- Records drawn from a dataset:
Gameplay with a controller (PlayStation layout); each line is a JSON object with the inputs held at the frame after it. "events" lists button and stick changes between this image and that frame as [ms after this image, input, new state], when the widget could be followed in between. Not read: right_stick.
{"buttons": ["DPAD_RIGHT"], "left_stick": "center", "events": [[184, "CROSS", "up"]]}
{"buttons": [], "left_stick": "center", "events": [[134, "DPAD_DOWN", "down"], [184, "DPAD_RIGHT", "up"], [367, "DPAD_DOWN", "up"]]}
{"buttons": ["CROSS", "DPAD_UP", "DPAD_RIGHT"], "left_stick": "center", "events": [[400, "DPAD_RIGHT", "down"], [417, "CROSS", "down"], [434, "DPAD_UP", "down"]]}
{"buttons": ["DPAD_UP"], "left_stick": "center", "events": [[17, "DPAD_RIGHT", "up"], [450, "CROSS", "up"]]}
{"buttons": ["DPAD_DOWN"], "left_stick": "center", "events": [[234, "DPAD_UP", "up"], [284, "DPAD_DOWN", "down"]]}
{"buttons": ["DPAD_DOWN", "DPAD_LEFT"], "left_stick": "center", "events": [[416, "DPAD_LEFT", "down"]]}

- HOW TO COMPLETE THIS TASK: Each record must be repeated exactly as it is.

- EXERCISE ANSWER:
Gameplay with a controller (PlayStation layout); each line is a JSON object with the inputs held at the frame after it. "events" lists button and stick changes between this image and that frame as [ms after this image, input, new state], when the widget could be followed in between. Not read: right_stick.
{"buttons": ["DPAD_RIGHT"], "left_stick": "center", "events": [[184, "CROSS", "up"]]}
{"buttons": [], "left_stick": "center", "events": [[134, "DPAD_DOWN", "down"], [184, "DPAD_RIGHT", "up"], [367, "DPAD_DOWN", "up"]]}
{"buttons": ["CROSS", "DPAD_UP", "DPAD_RIGHT"], "left_stick": "center", "events": [[400, "DPAD_RIGHT", "down"], [417, "CROSS", "down"], [434, "DPAD_UP", "down"]]}
{"buttons": ["DPAD_UP"], "left_stick": "center", "events": [[17, "DPAD_RIGHT", "up"], [450, "CROSS", "up"]]}
{"buttons": ["DPAD_DOWN"], "left_stick": "center", "events": [[234, "DPAD_UP", "up"], [284, "DPAD_DOWN", "down"]]}
{"buttons": ["DPAD_DOWN", "DPAD_LEFT"], "left_stick": "center", "events": [[416, "DPAD_LEFT", "down"]]}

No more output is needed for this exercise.